Developing your project team

Of course, putting together a project team can sometimes be more difficult than handling a project on your own. There are issues regarding management of the project, the members of the team and how they will be paid. That said, if the project is managed well, everyone can benefit.

It is important that you don't wait until you are presented with a project to start developing your team. You don't want the added stress of bringing people together while facing a project deadline. More than likely you already have people with which you would like to work. As you meet new people you should try and maintain contact with those who have skills you could use on future projects. You might want to think of this as developing a virtual company. You may not work with these people everyday, but they will be there when you need them for a specific project.

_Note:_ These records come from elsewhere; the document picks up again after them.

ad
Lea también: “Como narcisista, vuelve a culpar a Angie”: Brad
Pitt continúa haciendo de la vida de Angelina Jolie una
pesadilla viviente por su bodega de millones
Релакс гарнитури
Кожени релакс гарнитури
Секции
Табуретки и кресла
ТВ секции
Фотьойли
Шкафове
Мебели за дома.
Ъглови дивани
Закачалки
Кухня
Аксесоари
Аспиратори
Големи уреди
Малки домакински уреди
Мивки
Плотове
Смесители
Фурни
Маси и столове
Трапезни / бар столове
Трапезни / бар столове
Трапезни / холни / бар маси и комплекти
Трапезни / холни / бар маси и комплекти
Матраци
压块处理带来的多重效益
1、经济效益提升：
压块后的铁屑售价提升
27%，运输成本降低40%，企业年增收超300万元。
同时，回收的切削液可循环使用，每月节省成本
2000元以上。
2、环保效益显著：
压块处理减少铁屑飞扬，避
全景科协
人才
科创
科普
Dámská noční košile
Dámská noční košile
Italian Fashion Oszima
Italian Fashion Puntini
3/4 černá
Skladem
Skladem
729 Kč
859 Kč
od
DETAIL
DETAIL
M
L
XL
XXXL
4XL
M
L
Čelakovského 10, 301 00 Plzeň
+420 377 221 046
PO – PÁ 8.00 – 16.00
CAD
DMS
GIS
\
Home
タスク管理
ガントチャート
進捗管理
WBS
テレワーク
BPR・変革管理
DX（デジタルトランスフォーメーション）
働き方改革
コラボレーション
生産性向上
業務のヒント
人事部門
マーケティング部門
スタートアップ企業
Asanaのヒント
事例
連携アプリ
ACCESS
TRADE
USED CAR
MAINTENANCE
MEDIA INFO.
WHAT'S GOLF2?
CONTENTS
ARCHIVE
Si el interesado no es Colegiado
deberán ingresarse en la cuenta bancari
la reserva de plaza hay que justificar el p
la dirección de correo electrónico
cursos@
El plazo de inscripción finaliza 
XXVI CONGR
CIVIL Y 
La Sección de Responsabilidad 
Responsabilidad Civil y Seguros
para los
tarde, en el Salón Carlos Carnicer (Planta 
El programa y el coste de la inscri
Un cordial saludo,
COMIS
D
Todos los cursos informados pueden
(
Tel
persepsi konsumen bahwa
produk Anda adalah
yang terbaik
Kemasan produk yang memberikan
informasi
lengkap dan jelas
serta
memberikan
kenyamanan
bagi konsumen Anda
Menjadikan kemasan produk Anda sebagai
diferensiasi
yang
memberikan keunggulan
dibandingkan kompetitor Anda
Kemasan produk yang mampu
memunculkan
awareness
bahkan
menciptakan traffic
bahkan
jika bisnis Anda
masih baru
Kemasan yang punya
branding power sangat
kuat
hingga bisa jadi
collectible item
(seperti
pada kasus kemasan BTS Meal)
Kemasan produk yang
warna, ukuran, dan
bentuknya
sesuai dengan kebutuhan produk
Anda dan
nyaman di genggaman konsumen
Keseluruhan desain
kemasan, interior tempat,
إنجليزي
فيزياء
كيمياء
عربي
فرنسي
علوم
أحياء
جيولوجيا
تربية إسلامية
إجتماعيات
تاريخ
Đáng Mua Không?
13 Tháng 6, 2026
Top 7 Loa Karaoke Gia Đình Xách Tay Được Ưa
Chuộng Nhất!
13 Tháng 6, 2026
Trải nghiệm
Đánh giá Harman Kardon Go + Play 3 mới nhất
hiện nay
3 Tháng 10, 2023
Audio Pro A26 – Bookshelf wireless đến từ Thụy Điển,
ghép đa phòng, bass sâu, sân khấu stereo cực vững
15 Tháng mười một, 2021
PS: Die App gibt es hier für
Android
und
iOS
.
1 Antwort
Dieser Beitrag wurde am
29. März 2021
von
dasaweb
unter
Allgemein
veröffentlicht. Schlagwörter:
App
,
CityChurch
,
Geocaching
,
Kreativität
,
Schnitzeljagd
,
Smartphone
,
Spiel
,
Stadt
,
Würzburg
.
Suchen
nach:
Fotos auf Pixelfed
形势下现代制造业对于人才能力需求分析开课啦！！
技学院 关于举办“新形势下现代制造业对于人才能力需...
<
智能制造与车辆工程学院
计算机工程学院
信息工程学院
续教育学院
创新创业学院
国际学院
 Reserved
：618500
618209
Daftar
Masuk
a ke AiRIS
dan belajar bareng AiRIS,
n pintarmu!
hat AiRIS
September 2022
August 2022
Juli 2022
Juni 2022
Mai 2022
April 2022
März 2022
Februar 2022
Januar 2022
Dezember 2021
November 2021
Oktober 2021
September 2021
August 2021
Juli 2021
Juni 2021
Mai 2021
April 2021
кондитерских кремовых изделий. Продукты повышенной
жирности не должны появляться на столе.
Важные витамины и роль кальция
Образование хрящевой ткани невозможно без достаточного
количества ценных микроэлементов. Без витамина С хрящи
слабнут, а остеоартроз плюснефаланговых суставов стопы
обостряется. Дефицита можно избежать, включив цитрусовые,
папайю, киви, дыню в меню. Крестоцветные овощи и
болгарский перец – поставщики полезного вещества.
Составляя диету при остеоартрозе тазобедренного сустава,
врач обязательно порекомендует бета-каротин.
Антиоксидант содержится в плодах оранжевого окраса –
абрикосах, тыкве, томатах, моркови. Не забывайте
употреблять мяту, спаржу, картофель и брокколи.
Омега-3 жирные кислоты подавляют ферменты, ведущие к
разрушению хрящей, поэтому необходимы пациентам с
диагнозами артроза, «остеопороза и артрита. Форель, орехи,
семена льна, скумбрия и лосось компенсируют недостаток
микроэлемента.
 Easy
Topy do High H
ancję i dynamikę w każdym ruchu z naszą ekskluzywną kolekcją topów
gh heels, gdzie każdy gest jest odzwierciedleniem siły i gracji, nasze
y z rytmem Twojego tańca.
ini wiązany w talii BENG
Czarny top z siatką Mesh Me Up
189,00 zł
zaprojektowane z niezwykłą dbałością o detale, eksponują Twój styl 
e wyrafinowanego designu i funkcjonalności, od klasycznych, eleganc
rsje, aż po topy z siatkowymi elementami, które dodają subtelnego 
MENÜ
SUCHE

One odd experience of developing a project team is that you might not always be the boss. Just as you will partner with others to develop projects you run, they should be encouraged to hire you for projects that they are developing. It can be difficult to be both manager and worker, depending on the project, but such arrangements help to keep everyone working.

Reach out to as many people as possible so that you have multiple options when a project presents itself. Since other members of the team will be developing their own projects they might not always be available when you need them. Finding 2 programmers or 2 web designers that you enjoy working with will allow you to continue working on new projects instead of waiting for a partner to become available.

Finally, take the time to learn about the people you bring in as partners. Not everyone can function in such an open environment. Working styles may clash. It is often best to partner for a small, short term project first to test out the partnership. You don't want to start a 6 month project only to find that your partner drives you crazy. Once you have established your compatibility you can move to longer and longer projects. If you go slowly at first you can often avoid major problems down the road

Being an independent high-tech consultant doesn't mean you are forced to work on your own all the time. By developing business relationships with friends and associates you can build a high-tech team that can develop projects much larger than any one person could manage on their own.